Your objective:
Would you please copy every line below that includes the string "CreateDiscrete"?

Records supplied:
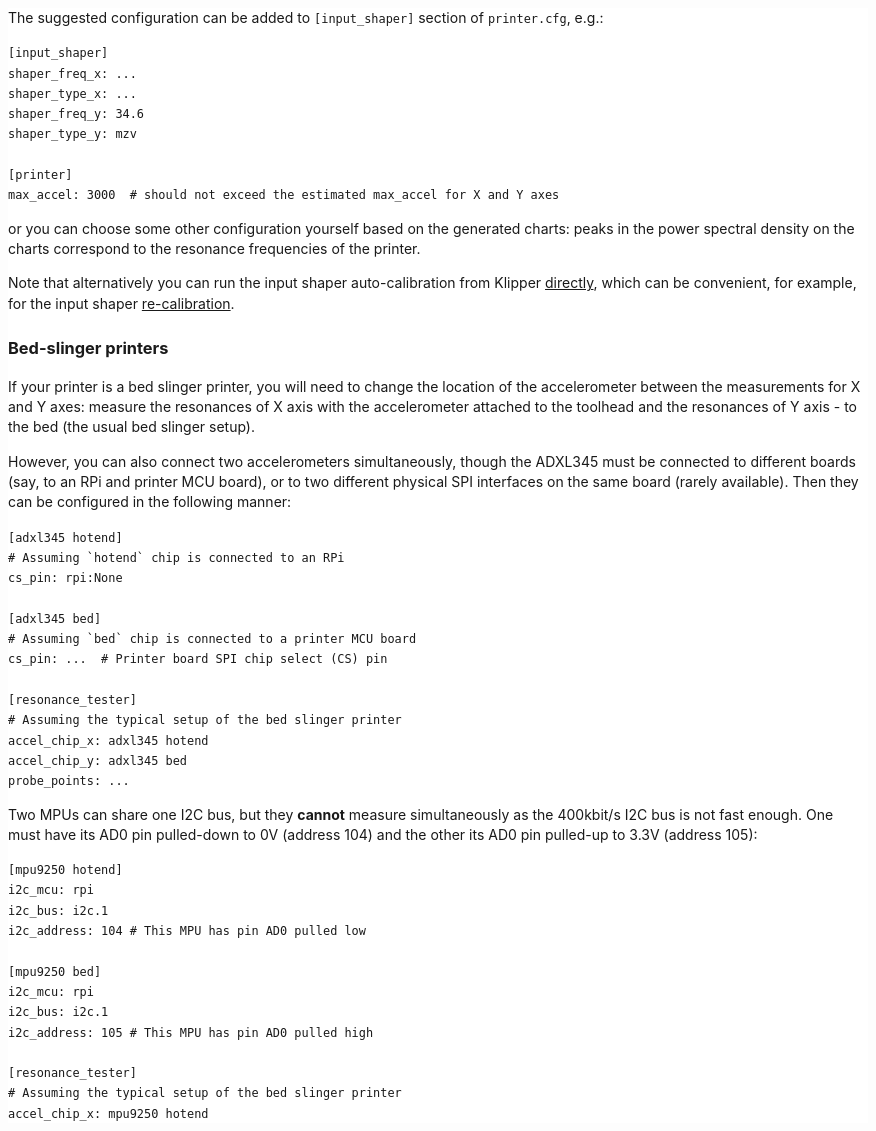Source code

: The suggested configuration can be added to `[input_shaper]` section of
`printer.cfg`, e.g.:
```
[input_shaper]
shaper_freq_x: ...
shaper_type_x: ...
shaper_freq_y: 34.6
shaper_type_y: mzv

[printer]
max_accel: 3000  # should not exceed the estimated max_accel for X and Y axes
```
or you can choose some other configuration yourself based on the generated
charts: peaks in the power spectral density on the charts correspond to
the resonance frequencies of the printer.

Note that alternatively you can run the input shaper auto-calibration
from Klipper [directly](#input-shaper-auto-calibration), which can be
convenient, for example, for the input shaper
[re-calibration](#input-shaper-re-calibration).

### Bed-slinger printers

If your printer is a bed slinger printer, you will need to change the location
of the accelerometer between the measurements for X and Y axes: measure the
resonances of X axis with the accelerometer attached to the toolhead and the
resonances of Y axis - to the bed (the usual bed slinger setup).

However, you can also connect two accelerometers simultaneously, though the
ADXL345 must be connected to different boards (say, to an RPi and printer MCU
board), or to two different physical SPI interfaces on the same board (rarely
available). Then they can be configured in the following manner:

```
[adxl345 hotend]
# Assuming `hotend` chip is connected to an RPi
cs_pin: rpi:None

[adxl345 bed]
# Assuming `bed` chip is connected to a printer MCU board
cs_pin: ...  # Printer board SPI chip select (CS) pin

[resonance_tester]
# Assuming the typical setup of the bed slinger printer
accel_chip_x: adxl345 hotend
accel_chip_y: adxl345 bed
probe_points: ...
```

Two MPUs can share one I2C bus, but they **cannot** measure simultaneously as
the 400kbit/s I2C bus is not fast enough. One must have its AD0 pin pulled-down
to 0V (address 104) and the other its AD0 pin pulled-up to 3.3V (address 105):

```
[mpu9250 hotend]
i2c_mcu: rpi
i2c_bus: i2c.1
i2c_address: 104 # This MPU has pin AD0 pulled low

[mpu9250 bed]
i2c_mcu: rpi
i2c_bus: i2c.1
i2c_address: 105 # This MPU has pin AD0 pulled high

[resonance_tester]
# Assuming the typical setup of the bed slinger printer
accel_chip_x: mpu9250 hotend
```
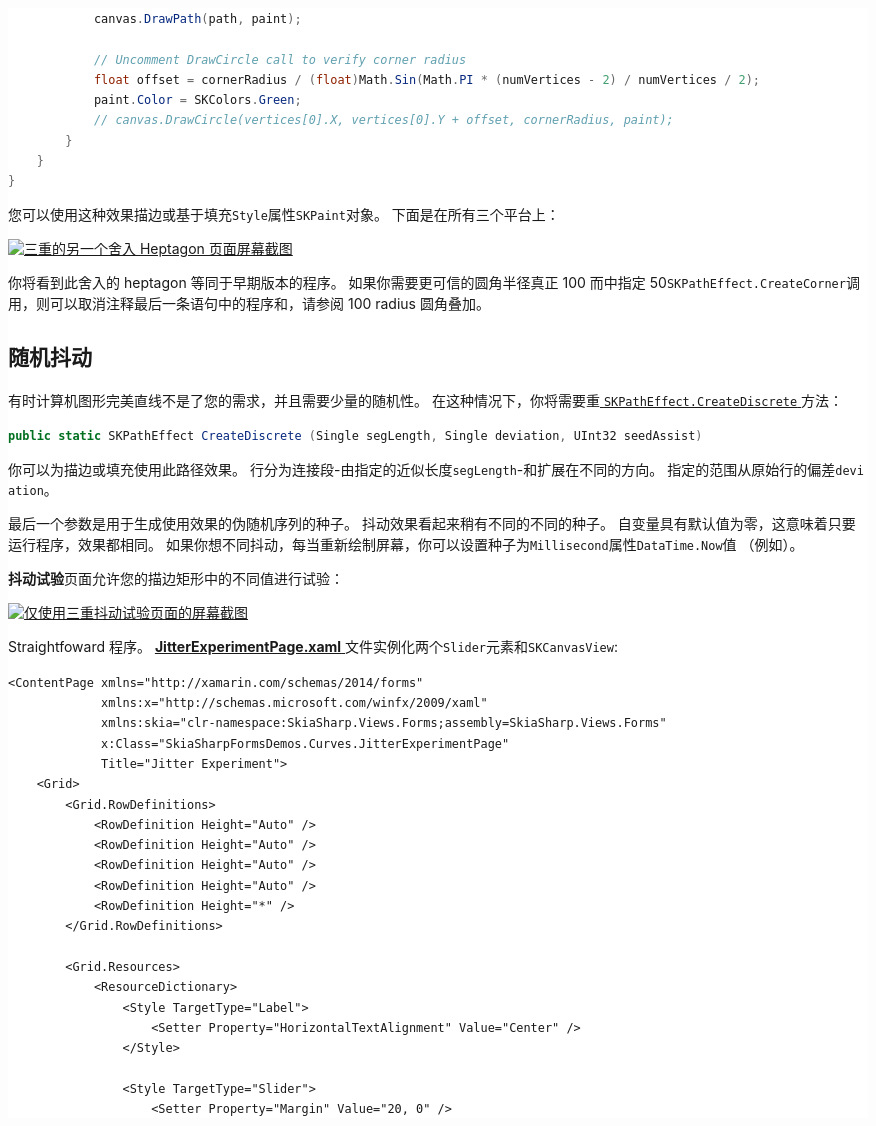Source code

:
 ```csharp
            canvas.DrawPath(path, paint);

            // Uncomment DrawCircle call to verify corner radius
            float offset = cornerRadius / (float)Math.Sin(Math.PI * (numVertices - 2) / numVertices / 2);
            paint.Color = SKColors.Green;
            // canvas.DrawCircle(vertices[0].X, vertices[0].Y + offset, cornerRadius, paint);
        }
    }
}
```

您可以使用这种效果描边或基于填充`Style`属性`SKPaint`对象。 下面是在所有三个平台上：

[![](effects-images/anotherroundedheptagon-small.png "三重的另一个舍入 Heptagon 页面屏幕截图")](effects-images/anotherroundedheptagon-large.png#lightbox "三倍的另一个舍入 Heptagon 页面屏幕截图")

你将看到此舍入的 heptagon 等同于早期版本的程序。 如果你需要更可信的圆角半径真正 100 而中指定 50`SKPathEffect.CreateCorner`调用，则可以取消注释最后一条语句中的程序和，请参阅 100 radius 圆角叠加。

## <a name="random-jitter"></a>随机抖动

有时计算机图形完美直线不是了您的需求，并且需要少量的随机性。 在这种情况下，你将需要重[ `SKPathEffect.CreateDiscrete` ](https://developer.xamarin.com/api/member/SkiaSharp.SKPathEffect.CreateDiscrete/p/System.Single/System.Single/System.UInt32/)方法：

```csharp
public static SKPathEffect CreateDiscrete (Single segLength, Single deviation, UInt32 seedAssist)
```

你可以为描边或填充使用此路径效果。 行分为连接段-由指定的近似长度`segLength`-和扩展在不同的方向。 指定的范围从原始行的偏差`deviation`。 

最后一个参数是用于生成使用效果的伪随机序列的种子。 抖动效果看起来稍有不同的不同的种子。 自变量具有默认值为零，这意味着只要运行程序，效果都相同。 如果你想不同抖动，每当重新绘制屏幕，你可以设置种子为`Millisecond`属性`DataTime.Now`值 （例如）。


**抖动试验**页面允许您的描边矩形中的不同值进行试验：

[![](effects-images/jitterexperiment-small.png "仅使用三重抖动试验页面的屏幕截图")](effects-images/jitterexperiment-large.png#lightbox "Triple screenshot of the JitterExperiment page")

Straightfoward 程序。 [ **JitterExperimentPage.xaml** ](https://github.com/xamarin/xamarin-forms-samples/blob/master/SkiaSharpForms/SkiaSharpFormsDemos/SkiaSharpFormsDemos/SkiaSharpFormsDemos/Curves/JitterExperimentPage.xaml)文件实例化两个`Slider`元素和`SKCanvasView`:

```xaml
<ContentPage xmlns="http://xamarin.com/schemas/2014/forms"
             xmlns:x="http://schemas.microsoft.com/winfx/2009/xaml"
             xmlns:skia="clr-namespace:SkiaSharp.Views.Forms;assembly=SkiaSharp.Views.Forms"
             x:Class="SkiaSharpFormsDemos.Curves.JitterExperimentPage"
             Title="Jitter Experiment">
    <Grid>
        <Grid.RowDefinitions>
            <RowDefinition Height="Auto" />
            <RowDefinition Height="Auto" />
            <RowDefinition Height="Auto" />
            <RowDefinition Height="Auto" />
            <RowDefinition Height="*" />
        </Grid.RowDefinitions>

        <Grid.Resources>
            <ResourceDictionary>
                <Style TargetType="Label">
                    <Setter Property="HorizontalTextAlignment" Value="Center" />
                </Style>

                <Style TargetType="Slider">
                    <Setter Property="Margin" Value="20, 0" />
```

---

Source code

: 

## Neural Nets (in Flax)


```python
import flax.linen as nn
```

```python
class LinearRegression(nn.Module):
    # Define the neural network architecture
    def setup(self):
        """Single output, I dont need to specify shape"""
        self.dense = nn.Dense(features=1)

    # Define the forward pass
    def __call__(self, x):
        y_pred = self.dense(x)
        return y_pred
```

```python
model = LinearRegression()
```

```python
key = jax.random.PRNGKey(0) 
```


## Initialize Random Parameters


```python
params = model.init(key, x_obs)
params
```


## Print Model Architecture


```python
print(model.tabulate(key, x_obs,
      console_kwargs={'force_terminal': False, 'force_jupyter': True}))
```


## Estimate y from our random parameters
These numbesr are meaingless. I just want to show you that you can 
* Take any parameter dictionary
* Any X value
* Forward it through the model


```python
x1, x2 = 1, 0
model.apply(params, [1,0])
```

--

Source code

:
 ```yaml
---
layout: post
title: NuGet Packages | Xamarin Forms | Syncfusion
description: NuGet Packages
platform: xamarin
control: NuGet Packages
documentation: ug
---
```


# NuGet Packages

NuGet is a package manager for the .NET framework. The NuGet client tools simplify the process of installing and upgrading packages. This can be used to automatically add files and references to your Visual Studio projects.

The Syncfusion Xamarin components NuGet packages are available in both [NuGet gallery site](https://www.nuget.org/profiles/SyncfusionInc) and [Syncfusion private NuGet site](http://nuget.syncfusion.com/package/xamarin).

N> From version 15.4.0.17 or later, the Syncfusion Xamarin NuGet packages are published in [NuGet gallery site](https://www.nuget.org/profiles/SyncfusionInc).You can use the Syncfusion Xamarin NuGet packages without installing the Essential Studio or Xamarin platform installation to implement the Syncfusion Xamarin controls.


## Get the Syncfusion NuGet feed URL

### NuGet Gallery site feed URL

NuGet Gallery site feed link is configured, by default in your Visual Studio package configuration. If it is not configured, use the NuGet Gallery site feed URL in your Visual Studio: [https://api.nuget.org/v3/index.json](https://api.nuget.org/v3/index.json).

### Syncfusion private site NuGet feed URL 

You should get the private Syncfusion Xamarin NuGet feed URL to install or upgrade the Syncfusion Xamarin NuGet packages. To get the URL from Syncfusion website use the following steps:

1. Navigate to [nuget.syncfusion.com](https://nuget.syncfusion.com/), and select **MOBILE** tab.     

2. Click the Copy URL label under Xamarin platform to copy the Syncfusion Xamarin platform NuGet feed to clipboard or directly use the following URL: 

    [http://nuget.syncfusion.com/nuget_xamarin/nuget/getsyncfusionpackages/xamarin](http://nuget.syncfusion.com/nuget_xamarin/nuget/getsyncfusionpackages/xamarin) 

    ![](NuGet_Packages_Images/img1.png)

Answer box:
有时计算机图形完美直线不是了您的需求，并且需要少量的随机性。 在这种情况下，你将需要重[ `SKPathEffect.CreateDiscrete` ](https://developer.xamarin.com/api/member/SkiaSharp.SKPathEffect.CreateDiscrete/p/System.Single/System.Single/System.UInt32/)方法：
public static SKPathEffect CreateDiscrete (Single segLength, Single deviation, UInt32 seedAssist)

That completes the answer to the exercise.